The current crisis made us face the reality that we are living in uncharted territories. It brought together people on all issues. In the USA, where I live, issues of inequalities, injustice, and racism are more and more evident. There is less work, less money, more inequalities, more injustices than ever, and people have more free time to kill. The art world needs to deeply incorporate these divides. It is serious and we have no time to waste. We live in a world where all our values are based on devaluating the other. A world where freedom, democracy, education, health, even spirituality are all based on the principle that it can only be for some. Diversity and inclusiveness are the biggest challenge. There is a need to change a paradise that has been there for many, many, many generations. But all challenges incorporate an opportunity. I see efforts made in this direction... Are they deep enough?


Artemis Akchoti Shahbazi, “Sanctionwear”, 2019. Courtesy of the artist.

If you were able to change one or two things in the area of responsibility of artists, art curators, institutions, cultural producers, exhibition platforms, what things do you think would create the most value and benefit for all?


I see the most benefit in working with the perspective of one planet, one race, one history. While realizing and showcasing the preciousness of diversity. I really believe that inclusiveness and deep understanding of diversity is key in our time. The use of art as a tool with which we can create, literally, our current reality, our future on a ground of full understanding of the past. I see benefits in the use of arts as an awareness-based practice and a way to include in our consciousness more and more until all living being are included.



Is there anything that I did not ask you that you would like to share?


The questions were more difficult than I expected but so helpful!
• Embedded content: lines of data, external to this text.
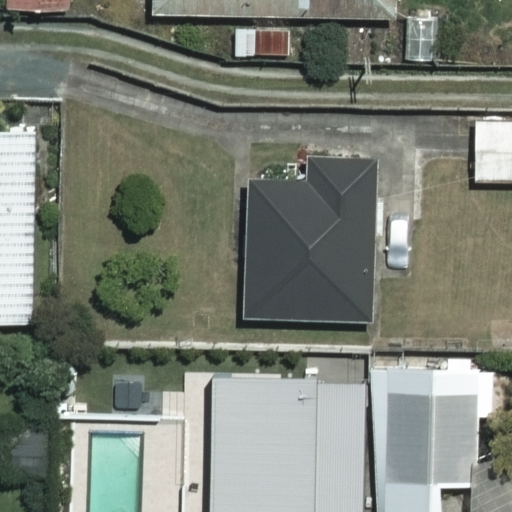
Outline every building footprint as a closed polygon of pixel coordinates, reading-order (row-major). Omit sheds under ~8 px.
[(88,0),(19,0),(19,9),(88,7),(88,0)] [(165,0),(165,13),(401,17),(401,0),(165,0)] [(511,121),(484,122),(484,180),(511,180),(511,121)] [(52,131),(0,131),(0,321),(54,321),(52,131)] [(383,188),(251,187),(250,319),(381,320),(383,188)] [(493,362),(379,362),(378,511),(452,511),(452,489),(493,489),(493,362)] [(153,417),(153,371),(73,370),(73,416),(153,417)] [(361,374),(303,375),(303,412),(362,411),(361,374)] [(267,511),(266,415),(188,416),(188,511),(267,511)] [(171,420),(83,422),(85,469),(172,467),(171,420)] [(59,428),(14,430),(15,475),(60,474),(59,428)] [(373,450),(287,450),(287,483),(373,482),(373,450)]
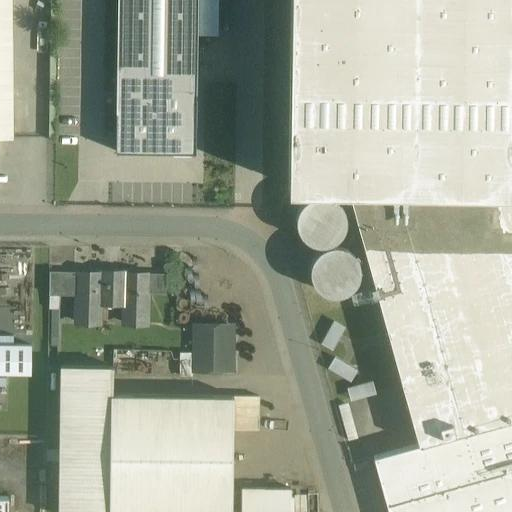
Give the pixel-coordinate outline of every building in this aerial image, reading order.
[(11,0),(0,0),(0,136),(13,136),(11,0)] [(118,0),(115,150),(192,147),(198,36),(214,35),(215,0),(118,0)] [(511,0),(290,0),(288,186),(348,187),(511,188),(511,135),(511,85),(511,0)] [(511,188),(348,187),(419,445),(511,418),(511,188)] [(344,229),(346,219),(344,210),(339,202),(330,197),(321,195),(312,197),(304,202),(298,211),(297,220),(299,229),(304,237),(312,243),(322,244),(331,242),(339,237),(344,229)] [(361,280),(363,270),(360,260),(355,252),(346,246),(336,244),(326,246),(318,252),(313,261),(311,271),(313,281),(319,289),(327,294),(337,296),(347,294),(355,288),(361,280)] [(79,272),(50,271),(49,295),(77,295),(78,273),(79,273),(79,272)] [(128,273),(99,272),(99,273),(79,273),(78,273),(77,295),(77,322),(100,322),(100,302),(125,303),(124,323),(147,323),(148,293),(148,273),(146,273),(146,274),(127,274),(128,273)] [(166,273),(148,273),(148,293),(165,293),(166,273)] [(337,320),(326,343),(337,348),(348,325),(337,320)] [(231,327),(196,326),(196,368),(231,369),(231,327)] [(0,373),(36,374),(36,343),(0,342),(0,373)] [(192,353),(180,353),(180,375),(192,375),(192,353)] [(234,396),(113,394),(113,366),(61,366),(58,511),(232,511),(233,429),(234,396)] [(259,396),(234,396),(233,429),(258,430),(259,396)] [(511,511),(511,418),(419,445),(374,457),(389,511),(511,511)] [(290,511),(291,488),(242,488),(241,511),(290,511)] [(8,511),(8,497),(0,497),(0,511),(8,511)]
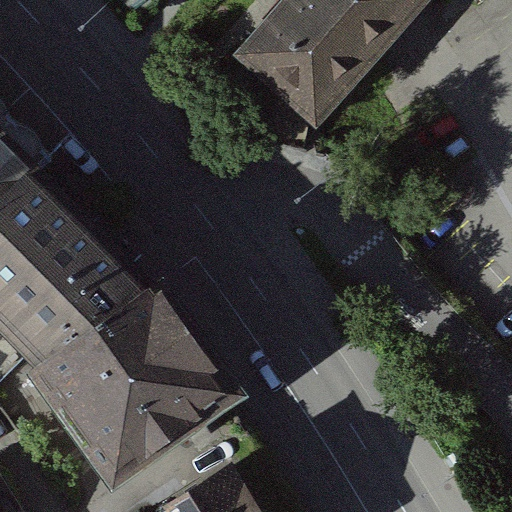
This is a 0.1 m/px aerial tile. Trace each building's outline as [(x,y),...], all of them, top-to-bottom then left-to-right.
[(295,0),(248,54),(316,114),(417,0),(295,0)] [(50,152),(0,102),(0,202),(37,165),(50,152)] [(37,165),(0,202),(0,322),(32,353),(39,365),(153,281),(37,165)] [(229,388),(153,281),(39,365),(114,470),(229,388)] [(256,511),(232,474),(173,511),(256,511)]
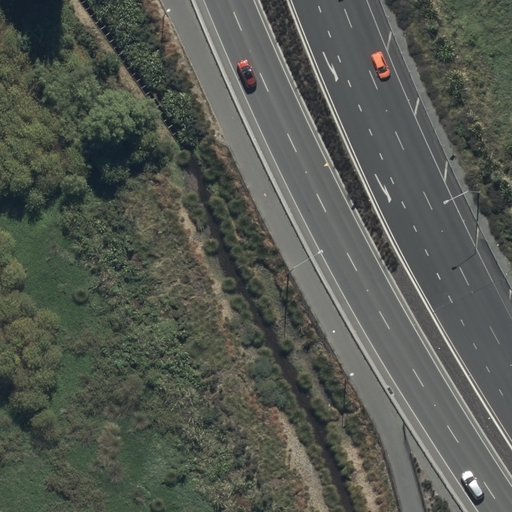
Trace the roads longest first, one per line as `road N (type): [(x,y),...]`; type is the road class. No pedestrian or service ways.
road 1 (primary): [(504,511),(346,253),(228,0)]
road 2 (primary): [(331,0),(398,156),(511,370)]
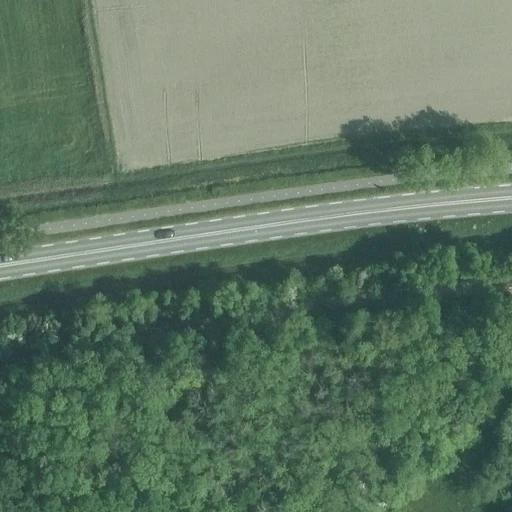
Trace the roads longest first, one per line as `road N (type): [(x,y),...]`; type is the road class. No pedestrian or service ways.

I cannot think of anything right now…



Can you mention three or five keywords that express your impressions and feelings about this conversation?


Gratitude. Your questions helped me clarify my artistic process and intention. Thank you!

My five words: Planting seeds - would they bloom?





Artemis Akchoti Shahbazi, Self-portrait, 2010. Courtesy of the artist.

Artemis Akchoti Shahbazi (b. 1972) is an an Iranian born Swiss artist, co-creator of “The (Im)permanence Platform", lawyer, and longtime Social Presencing Theater and Theory U practitioner, who investigates identity, history and cultures. She makes scars and cultural wealth simultaneously visible, in order to investigate the potential of being human. Among her latest art work is “ Sanctionwear" and ”Other Kings... Other Stories...” where she analyzes, together with her collaborators in the latter, the relationship between the West and Iran through illustrations, the lenses of Western legal documents, travel accounts, and Persian history and poetry. With her interactive “Matrix of our Identities”, Artemis investigates time, diversity and identity. In her newer prototypes of this project, she is using tools such as visual and contemplative arts, photography, and Social Presencing Theater. Artemis exhibits internationally, and develops and teaches classes in fine arts in order to bridge cultures. She is a graduate of Université de Genève, Switzerland and Boston University, United States.


Note: This interview was published on Rondò Pilot, issue no. 1.0, 2020.